Some of you have written to me to express your dismay about the mainstream media's coverage of the new theological document released by that complex, bookish fellow named Pope Benedict XVI. In particular, I realize that you are upset about the focus taken in the first few paragraphs in the story published by the only newspaper that really matters, The New York Times.
Thus saith the powers that be, through their scribe Ian Fisher:
Pope Benedict XVI strongly reasserted on Tuesday the church's opposition to abortion, euthanasia and gay marriage, saying that Roman Catholic politicians were "especially" obligated to defend the church's beliefs in their public duties.
"These values are non-negotiable," the pope wrote in a 130-page "apostolic exhortation," a distillation of opinion from a worldwide meeting of bishops at the Vatican in 2005.
"Consequently, Catholic politicians and legislators, conscious of their grave responsibility before society, must feel particularly bound, on the basis of a properly formed conscience, to introduce laws inspired by values grounded in human nature."
Now, I want you to stop and think about this for a moment.
I know that you all realize that the ghost of Sen. John Kerry the non-confessional Catholic looms over this story. You are also smart enough to know that the odds are 10-1, or better, that the next Democratic Party candidate for president is either going to be a liberal United Methodist or a member of the United Church of Christ. Meanwhile, the leading GOP candidate -- at this hilariously early point in the race -- is a thrice-married Roman Catholic who is pro-abortion rights and pro-gay rights.
You know the odds are good that every journalist who receives a paycheck from the Times knows all of this.
So what did you expect the newspaper to put at the top of this story?
Did you really expect them to focus on the main contents of a document titled "Post-Synodal Apostolic Exhortation Sacramentum Caritatis of the Holy Father Benedict XVI to the Bishops, Clergy, Consecrated Persons and the Lay Faithful on the Eucharist as the Source and Summit of the Church's Life and Mission"?
You also knew that mainstream newspapers would focus on another part of this authoritative text:
In the document, the pope also repeated that celibacy remained "obligatory" for priests. In the 2005 meeting, numerous bishops lamented the shortage of priests in many parts of the world, opening a rare public debate about possible limited changes, such as allowing married deacons to ascend to the priesthood.
But Benedict ruled out any such changes. "I reaffirm the beauty and importance of a priestly life lived in celibacy as a sign expressing total and exclusive devotion to Christ, to the Church and to the Kingdom of God," he wrote.
Both of these subjects had to dominate the early reports. You know that.
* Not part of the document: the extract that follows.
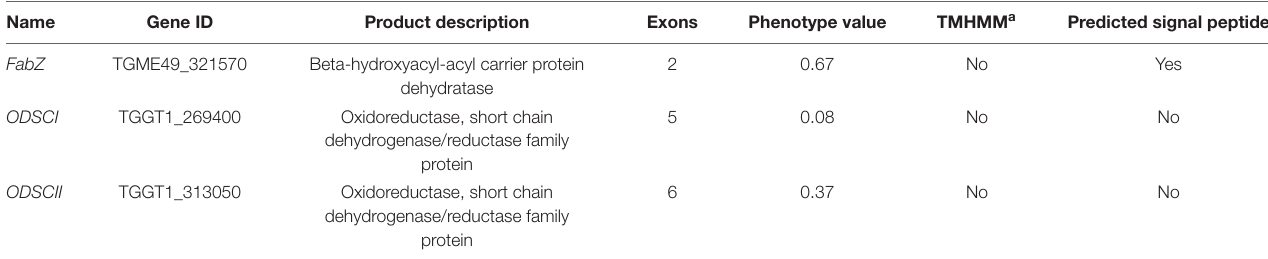
FIGURE 7 | Expression profiles of FabZ , ODSCI , and ODSCII in T. gondii . (A) The temporal expression profile of FabZ , ODSCI , and ODSCII during the cell cycle of T. gondii RH strain. (B) The expression profile of FabZ , ODSCI , and ODSCII of T. gondii in type I (RH and GT1), type II (PRU and ME49) and type III (CTG and VEG) strains of T. gondii . TABLE 1 | Bioinformatic characteristics of Toxoplasma gondii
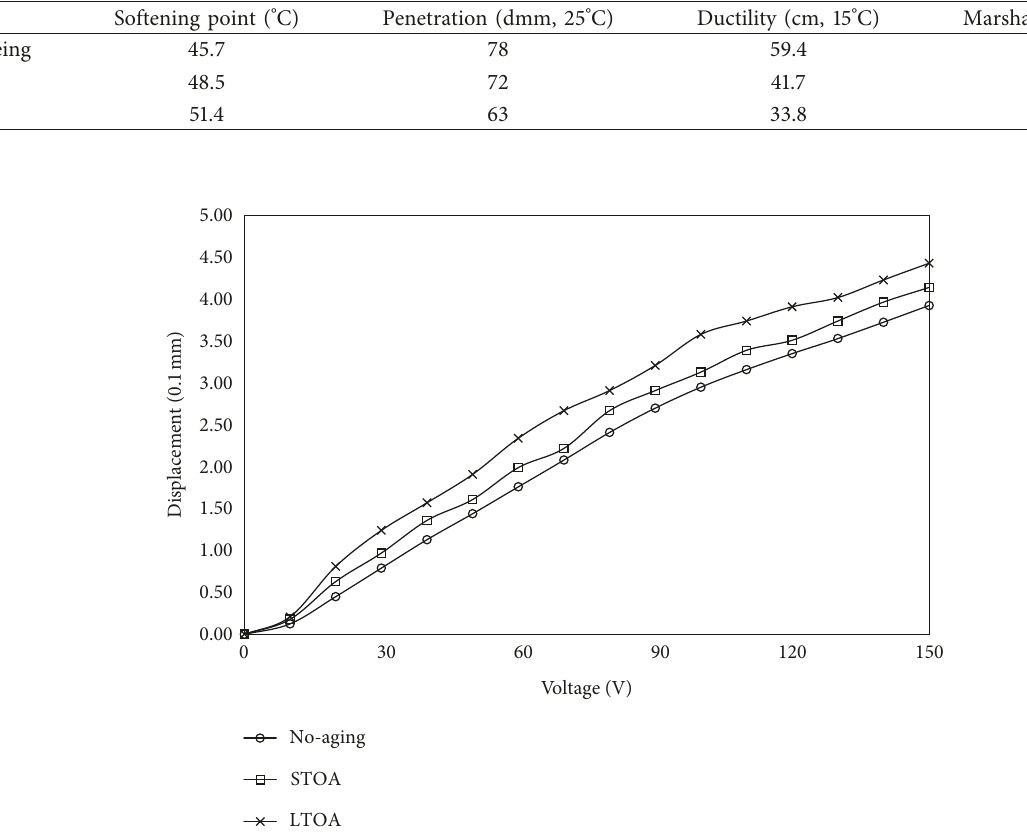
Figure 7: Displacement-voltage curve of KNN element in asphalt concrete after ageing.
That isn't the important question. The important question is whether editors at the Times realize that they have missed the sections of the exhortation that are, at the level of pews and altars, the most controversial -- the heart of the document focusing on worship and liturgy. If you want to create a tornado in a bunch of Catholics, start messing with the liturgy and, especially, start talking about Latin.
Yes, it is important to look ahead to the question of what conservative Catholic bishops will have to say about Rudy Giuliani and Holy Communion. But it is also important to ask if there will be another Times story about the heart of this document. Until then, everyone will have to read all the fine details at Amy Welborn's Open Book. You can also visit Ruth Gledhill's blog at The Times of London.
So hang in there and let me know if you see any stories in the next few days by reporters who "get" liturgy.